Born again AT&T introduced its U-verse concept at the 2005 CES, with the ambition of covering 18M homes by the end of 2008. FTTH IPTV services only started late last month in 5,000 homes in San Antonio, TX with the help of Verizon's FiOS network.
This offer would look rather disappointing to Korean eyes and wallets : no more than 6 megs, up to $120 per month for a wireless bundle... but hey that's a start and ain't that much competition in SBC's 13-state-wide kingdom, so let early adopters finance innovation.
AT&T already rules in SBCland with 7.4M ADSL lines, but they intend to reach 100% in broadband coverage thanks to various fibers in urban areas, satellite broadband in rural areas (Project Lightspeed is supposed to reach 5.5M low-income households by the end of 2009), and fixed wireless (WiMAX a top pick) to fill the blanks.
The first 13 states before the whole country... this state of the AT&T-SBC union address should resonate as a warning to competing superpowers : we're not only focusing on homeland security ; we're also preparing preemptive strikes everywhere. But the old Texan way : we don't want to make it sound like an aggression, so no need to add "bring it on".
I also find rather clever their partnership with Yahoo! and Verizon Wireless "for a generation of tech-savvy consumers who rely on the Internet and wireless phones as their primary communications tools" (to wit : the smart ones who are leaving the incumbent - a speechless and voiceless carrier). AT&T position themselves as a central integrator of services : we help you subscribe to AT&T Yahoo! High Speed Internet, and to Verizon Wireless as well if you need a wireless service, but you can still chose AT&T for voice services at home. Beyond the usual "free" LLO services (Call Waiting, Three-Way Calling, Call Forwarding...), the AT&T CallVantage package proposes well marketed bonuses :
- Call Logs (with "click to dial")
- Do Not Disturb (only emergency calls pass through)
- Personal Conferencing (10 people overall)
- Locate Me (when you're away from home, incoming calls track you by ringing up to five phones all at once or one right after the other)

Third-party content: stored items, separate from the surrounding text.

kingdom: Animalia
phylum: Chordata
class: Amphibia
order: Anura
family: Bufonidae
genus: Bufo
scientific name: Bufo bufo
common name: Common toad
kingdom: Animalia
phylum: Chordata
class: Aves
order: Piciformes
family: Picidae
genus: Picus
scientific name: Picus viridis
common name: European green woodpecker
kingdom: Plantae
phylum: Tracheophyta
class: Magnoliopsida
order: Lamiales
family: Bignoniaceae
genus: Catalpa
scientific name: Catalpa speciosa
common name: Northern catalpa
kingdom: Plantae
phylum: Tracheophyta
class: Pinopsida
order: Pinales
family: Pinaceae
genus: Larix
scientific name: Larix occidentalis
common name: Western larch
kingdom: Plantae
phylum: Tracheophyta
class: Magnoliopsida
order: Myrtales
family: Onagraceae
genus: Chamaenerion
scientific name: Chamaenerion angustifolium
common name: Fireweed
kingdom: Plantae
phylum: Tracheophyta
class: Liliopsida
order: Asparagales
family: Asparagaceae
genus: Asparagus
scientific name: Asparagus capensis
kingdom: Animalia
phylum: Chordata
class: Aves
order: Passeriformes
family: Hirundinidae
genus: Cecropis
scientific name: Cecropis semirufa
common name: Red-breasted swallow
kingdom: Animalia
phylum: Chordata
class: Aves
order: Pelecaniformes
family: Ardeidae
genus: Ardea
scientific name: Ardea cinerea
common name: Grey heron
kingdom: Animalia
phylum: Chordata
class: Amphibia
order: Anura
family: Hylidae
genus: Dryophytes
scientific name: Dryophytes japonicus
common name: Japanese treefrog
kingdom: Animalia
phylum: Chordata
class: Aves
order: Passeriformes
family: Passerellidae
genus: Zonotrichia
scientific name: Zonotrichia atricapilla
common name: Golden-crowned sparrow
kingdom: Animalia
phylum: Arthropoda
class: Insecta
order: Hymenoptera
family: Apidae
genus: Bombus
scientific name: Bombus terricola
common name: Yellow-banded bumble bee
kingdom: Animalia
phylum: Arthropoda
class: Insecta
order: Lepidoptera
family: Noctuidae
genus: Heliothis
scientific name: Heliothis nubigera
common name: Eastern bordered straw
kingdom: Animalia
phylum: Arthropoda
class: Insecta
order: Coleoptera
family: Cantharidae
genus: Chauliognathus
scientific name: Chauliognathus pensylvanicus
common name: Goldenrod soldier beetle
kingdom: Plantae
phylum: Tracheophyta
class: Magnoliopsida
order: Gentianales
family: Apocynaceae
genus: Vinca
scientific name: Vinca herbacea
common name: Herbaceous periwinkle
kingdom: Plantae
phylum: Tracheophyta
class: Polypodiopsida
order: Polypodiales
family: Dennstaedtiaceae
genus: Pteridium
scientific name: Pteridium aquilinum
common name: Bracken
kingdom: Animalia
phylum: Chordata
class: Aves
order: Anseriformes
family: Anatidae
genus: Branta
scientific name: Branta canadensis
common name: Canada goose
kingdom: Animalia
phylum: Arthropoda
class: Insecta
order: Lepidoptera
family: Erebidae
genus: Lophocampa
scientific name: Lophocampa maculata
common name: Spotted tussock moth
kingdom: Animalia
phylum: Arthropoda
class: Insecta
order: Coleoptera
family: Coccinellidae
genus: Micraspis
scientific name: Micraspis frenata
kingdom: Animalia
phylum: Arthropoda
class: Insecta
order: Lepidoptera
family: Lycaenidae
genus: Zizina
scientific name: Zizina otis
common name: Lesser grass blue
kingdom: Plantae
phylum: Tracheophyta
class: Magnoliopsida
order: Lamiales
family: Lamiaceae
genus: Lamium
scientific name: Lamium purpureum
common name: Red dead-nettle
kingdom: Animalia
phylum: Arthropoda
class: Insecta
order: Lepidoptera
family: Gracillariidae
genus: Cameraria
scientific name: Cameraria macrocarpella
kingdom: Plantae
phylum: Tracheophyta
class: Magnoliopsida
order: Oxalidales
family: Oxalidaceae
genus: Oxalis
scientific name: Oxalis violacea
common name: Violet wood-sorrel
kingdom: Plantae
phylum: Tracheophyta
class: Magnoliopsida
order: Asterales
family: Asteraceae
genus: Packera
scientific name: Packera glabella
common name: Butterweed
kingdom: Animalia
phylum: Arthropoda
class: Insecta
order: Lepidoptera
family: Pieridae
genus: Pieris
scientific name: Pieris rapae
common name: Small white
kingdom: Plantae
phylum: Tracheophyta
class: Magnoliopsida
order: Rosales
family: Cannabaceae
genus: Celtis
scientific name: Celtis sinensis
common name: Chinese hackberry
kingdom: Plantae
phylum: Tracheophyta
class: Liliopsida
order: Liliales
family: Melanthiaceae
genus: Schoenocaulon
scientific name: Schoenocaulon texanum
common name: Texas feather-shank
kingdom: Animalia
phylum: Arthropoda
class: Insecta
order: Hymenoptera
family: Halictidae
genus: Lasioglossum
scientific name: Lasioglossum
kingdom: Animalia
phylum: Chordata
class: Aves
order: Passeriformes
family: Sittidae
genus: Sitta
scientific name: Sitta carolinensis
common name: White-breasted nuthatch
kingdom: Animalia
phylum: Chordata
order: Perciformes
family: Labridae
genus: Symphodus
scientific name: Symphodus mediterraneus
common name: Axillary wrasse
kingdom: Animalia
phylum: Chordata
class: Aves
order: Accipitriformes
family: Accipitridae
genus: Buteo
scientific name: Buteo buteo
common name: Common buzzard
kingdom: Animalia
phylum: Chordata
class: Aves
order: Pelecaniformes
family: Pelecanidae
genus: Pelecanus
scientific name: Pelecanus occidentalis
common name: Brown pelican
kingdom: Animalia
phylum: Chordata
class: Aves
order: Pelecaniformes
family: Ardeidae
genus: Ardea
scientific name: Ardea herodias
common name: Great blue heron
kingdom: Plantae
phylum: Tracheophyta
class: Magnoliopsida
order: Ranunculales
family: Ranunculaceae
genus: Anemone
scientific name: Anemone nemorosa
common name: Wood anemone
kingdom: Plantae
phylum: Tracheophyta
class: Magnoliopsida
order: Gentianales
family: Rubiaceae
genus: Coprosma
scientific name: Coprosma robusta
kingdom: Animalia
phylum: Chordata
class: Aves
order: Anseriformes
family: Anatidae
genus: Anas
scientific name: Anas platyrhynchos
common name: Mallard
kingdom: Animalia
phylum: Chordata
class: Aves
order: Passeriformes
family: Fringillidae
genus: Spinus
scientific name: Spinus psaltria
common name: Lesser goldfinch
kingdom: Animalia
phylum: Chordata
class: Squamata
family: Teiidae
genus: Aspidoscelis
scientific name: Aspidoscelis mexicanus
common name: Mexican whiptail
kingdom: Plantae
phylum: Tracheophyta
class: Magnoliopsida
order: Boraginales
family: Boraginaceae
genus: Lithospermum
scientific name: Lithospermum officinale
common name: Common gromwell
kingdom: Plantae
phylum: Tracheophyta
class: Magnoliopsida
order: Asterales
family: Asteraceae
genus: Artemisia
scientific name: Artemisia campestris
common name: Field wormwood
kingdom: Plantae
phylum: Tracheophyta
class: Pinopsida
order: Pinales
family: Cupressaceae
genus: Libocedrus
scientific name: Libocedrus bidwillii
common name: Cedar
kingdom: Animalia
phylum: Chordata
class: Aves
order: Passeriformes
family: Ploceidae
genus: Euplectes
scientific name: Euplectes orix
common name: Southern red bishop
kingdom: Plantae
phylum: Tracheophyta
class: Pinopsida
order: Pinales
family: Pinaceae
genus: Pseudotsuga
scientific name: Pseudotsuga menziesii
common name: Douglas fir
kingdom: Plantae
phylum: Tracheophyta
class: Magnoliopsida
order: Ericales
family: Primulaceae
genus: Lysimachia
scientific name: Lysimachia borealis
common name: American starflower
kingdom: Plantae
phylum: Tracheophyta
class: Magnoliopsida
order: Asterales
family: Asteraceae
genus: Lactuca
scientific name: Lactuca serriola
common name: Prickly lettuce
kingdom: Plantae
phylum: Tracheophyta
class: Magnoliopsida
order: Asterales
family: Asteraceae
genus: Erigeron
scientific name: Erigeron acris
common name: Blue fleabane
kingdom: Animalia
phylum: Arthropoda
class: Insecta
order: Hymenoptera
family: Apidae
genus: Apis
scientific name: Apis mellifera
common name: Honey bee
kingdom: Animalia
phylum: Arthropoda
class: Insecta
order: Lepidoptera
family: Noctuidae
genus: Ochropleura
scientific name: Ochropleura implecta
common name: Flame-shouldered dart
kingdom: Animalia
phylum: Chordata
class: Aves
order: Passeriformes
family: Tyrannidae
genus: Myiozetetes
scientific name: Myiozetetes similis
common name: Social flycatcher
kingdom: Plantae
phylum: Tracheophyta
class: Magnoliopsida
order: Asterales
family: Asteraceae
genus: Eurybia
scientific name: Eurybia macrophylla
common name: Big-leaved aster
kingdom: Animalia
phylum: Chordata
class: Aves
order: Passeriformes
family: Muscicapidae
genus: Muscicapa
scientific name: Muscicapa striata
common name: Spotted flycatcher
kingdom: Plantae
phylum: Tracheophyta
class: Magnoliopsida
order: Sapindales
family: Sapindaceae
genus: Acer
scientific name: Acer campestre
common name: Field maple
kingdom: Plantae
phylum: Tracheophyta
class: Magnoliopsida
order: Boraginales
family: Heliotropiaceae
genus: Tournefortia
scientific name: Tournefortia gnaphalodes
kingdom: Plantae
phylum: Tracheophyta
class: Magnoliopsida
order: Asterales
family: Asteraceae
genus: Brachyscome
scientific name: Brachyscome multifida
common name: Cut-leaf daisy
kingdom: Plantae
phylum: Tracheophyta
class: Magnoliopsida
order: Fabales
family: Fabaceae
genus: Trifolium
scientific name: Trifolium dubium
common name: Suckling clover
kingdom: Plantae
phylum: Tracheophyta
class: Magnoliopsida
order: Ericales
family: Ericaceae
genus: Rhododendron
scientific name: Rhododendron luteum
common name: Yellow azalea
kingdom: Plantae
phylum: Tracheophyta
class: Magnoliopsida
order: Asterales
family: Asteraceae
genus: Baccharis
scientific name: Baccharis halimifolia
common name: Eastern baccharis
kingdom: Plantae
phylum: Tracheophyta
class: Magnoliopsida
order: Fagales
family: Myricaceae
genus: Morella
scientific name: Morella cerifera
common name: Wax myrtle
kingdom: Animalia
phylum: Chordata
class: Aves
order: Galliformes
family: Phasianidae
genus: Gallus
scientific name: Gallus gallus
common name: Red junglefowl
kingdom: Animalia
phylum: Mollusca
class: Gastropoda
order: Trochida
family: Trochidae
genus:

- Web-Based Voice Mail (AT&T just couldn't not include it in such an offer)
Why is it so interesting ? I'm not sure it will work, but it's neither some double-stage VoIP thing like Skype, nor an ugly plug-in like Vonage's latest USB gizmo. It's a truly operated service from a genuine operator or better, a Virtual Network Operator on its own network. It's both a win-back and a win-period approach, an attempt to sublimate voice services and fully give them their value back. I wish it weren't that expensive and I wish it could go beyond fixed and mobile, and even beyond the now traditional homezone concept.